AI Is Going Great – Or How ML Makes Money
06:02 How Builder.ai Collapsed Amid Silicon Valley’s Biggest Boom – The New York Times
- Builder.ai collapsed from a $1.5 billion valuation to bankruptcy after the board discovered sales were overstated by 75% – reported $217M revenue in 2024 was actually $51M, highlighting risks in AI startup valuations during the current investment boom
- The company spent 80% of revenue on marketing rather than product development, using terms like “AI-powered” and “machine learning” without substantial AI technology – its “Natasha AI” product manager was reportedly assisted by 700 Indian programmers rather than autonomous AI
- Microsoft invested $30M and partnered with Builder for cloud storage integration, while other investors included Qatar Investment Authority, SoftBank’s DeepCore, and Jeffrey Katzenberg – total funding reached $450M before the collapse
- SEC has charged multiple AI startups with fraud this year, including GameOn ($60M investor losses) and Nate (shopping app using Filipino contractors instead of AI), with Builder now under investigation by Southern District of New York prosecutors
- The .ai domain registrations are approaching 1 million addresses with 1,500 new ones daily, compared to an estimated 10,000 total ventures during the dot-com era, which demonstrates the scale of the current AI investment frenzy, where companies rebrand to attract funding
07:30 Ryan – “I’ve definitely seen this before, and you know, this sort of model of that’s like ‘we’ve got machine learning, we got this, and now it’s with AI too’. It’s the same sort of thing – fake it till you make it only goes so far.”

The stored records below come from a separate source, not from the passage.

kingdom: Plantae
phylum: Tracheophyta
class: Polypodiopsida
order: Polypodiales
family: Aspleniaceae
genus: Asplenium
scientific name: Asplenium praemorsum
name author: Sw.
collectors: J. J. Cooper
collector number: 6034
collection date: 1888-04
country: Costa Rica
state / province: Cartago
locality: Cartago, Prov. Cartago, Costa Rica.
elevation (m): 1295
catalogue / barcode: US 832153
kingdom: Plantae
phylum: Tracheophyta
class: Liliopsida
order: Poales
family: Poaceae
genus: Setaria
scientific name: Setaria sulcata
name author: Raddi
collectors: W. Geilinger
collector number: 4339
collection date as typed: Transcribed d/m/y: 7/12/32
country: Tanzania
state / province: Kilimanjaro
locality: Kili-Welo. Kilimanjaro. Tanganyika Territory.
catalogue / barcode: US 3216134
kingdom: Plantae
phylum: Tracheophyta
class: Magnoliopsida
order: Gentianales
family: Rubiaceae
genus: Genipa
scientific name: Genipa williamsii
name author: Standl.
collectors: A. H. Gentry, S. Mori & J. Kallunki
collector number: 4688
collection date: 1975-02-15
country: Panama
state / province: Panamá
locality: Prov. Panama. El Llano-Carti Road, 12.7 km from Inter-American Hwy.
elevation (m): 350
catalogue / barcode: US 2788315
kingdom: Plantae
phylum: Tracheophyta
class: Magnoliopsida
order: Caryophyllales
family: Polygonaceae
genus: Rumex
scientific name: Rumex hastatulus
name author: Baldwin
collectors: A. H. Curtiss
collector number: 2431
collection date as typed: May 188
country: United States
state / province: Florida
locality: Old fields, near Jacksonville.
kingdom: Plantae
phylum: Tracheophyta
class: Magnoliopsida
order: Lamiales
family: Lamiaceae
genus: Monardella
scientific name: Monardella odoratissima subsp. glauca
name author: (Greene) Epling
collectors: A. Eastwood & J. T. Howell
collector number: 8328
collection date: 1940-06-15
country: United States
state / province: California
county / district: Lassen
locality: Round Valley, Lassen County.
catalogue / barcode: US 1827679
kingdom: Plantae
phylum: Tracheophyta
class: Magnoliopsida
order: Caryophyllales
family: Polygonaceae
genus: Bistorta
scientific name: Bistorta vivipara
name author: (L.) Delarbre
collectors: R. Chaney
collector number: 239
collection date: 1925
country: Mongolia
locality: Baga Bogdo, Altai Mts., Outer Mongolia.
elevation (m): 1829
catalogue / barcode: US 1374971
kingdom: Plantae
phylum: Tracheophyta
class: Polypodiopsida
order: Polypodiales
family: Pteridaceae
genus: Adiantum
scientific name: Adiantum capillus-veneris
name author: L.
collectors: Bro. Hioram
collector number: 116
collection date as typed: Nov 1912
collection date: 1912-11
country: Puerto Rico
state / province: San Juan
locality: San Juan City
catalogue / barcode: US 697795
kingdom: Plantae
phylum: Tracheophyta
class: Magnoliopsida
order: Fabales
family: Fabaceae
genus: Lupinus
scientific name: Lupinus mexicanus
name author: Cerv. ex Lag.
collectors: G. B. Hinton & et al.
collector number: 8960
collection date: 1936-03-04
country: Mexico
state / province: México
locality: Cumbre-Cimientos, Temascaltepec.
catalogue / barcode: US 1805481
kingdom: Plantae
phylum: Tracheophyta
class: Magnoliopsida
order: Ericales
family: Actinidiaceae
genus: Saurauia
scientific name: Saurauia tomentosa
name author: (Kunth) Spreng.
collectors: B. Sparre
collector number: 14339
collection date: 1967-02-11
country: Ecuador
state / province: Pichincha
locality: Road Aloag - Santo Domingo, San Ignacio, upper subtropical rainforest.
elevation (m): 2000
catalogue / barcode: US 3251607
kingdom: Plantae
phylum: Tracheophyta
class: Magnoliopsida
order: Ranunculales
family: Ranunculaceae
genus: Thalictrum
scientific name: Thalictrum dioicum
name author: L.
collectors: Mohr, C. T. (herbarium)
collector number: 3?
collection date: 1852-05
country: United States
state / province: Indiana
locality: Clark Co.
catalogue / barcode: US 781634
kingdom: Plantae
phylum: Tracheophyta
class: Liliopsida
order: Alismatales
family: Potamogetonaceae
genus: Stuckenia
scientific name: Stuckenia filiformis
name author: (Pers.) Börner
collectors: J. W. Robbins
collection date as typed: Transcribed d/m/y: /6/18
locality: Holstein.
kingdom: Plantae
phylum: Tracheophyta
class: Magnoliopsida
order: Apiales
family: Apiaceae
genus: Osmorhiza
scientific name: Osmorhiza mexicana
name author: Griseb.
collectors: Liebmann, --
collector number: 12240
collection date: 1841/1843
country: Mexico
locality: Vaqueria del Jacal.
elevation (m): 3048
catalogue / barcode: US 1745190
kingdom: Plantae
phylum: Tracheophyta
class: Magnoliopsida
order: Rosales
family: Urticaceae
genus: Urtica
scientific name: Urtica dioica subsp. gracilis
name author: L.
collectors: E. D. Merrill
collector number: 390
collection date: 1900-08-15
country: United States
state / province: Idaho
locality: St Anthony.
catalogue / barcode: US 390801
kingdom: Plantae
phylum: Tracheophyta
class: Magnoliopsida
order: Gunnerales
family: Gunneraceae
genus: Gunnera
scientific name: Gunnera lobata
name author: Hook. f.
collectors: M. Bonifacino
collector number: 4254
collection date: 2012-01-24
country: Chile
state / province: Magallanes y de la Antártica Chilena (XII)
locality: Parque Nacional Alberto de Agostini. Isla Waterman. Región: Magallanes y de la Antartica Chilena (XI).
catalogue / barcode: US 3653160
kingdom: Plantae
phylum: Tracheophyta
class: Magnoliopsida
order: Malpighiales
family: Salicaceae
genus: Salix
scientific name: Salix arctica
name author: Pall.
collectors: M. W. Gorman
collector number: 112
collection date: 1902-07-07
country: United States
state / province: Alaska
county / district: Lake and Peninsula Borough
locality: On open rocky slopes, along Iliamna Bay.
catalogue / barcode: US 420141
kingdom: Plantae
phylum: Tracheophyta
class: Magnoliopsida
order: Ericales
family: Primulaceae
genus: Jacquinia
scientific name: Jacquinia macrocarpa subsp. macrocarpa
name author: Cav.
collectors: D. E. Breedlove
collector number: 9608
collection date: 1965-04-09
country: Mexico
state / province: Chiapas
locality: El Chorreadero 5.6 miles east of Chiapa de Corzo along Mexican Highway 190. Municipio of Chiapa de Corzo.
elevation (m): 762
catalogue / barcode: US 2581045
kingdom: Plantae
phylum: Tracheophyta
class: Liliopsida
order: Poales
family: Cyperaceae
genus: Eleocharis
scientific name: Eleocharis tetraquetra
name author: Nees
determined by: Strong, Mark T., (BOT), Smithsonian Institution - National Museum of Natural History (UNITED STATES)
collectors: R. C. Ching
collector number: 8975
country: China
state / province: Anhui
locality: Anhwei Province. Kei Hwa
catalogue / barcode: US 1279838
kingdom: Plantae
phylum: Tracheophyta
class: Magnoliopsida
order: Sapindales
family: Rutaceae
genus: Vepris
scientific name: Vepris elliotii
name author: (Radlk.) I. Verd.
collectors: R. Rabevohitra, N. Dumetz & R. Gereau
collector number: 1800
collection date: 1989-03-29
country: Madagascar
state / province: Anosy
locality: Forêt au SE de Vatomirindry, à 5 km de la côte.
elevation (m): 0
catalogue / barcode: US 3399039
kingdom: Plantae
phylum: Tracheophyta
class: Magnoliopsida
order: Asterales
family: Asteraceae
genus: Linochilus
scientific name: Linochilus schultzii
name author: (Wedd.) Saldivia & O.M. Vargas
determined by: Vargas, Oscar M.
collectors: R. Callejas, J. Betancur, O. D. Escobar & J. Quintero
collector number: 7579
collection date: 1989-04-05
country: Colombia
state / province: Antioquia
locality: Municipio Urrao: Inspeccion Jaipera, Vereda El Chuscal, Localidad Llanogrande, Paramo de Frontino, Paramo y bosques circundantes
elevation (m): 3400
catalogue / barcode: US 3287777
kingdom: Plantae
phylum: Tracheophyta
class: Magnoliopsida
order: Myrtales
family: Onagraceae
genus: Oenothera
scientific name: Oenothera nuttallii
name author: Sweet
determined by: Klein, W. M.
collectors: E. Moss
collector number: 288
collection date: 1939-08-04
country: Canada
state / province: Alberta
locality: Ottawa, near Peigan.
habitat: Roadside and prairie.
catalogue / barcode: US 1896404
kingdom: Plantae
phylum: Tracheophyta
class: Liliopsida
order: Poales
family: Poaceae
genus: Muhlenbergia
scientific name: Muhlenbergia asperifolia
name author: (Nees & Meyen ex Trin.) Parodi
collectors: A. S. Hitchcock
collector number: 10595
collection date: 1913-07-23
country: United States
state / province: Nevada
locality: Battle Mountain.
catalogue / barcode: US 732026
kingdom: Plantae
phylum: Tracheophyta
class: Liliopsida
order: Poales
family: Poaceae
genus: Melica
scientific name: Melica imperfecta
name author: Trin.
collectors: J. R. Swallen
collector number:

09:31 The Visual Studio August Update is here – smarter AI, better debugging, and more control – Visual Studio Blog
- Visual Studio’s August 2025 update integrates GPT-5 and introduces Model Context Protocol (MCP) support, enabling developers to connect AI agents directly to databases, code search, and deployment systems without custom integrations for each tool.
- MCP functions as “the HTTP of tool connectivity” with OAuth support for any provider, one-click server installation from web repositories, and governance controls via GitHub policy settings for enterprise compliance.
- The enhanced Copilot Chat now uses improved semantic code search to automatically retrieve relevant code snippets from natural language queries across entire solutions, reducing manual navigation time.